President of the National Assembly of Guinea
- In office 13 January 2014 – 22 April 2020
- Preceded by: Aboubacar Somparé
- Succeeded by: Amadou Damaro Camara

Personal details
- Born: 1942 Kissidougou Prefecture, French Guinea, French West Africa
- Died: 27 September 2022 (aged 79–80) Conakry, Guinea
- Party: RPG
- Education: Paris 1 Panthéon-Sorbonne University Sciences Po

= Claude Kory Kondiano =

Guinean politician (1942–2022)

Claude Kory Kondiano (1942 – 27 September 2022) was a Guinean politician of the Rally of the Guinean People (RPG).

==Biography==
Married and a father of five children, Kondiano completed his secondary studies at the École Benedict Fribourg. He then studied at the institute of social sciences at Paris 1 Panthéon-Sorbonne University from 1966 to 1968 and at Sciences Po from 1970 to 1972.

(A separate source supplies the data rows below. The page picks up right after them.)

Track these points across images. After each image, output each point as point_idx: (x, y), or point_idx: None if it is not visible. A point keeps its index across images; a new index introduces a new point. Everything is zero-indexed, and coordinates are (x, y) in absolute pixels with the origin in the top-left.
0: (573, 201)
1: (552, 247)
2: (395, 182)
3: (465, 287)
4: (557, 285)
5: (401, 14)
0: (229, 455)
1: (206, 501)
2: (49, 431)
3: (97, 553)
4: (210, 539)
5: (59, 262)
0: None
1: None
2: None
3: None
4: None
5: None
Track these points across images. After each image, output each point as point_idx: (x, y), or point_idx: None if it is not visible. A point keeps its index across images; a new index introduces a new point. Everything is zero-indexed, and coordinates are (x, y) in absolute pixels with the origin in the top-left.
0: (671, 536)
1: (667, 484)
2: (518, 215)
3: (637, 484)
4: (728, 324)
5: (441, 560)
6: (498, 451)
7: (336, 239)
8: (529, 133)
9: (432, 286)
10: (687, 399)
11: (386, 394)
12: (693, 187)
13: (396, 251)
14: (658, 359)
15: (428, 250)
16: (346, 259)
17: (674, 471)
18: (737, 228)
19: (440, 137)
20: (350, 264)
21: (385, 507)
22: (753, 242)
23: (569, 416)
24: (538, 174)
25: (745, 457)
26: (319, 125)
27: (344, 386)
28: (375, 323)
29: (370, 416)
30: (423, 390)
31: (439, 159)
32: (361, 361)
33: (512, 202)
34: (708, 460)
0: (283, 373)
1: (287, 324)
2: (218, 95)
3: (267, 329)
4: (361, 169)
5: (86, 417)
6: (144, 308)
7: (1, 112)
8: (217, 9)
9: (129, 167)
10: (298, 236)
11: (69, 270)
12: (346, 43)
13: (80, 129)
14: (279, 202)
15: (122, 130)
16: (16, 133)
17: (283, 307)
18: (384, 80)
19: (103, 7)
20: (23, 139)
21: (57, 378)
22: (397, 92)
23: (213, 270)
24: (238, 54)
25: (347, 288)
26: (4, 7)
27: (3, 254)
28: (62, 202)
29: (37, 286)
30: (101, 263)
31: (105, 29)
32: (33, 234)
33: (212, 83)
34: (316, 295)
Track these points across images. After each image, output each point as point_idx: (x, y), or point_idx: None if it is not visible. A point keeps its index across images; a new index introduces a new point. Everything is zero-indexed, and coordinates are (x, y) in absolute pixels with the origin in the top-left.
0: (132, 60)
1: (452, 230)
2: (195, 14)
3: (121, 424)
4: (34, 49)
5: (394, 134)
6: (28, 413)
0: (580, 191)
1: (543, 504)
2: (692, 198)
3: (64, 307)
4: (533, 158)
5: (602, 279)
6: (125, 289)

Upon his return to Guinea, Kondiano held several administrative positions in the government from the 1980s to 2013, as well as working as a private consultant. From 13 January 2014 to 22 April 2020, he served as president of the National Assembly. He was also an advisor to President Alpha Condé from 20 June 2020 to 5 September 2021.

Claude Kory Kondiano died in Conakry on 27 September 2022.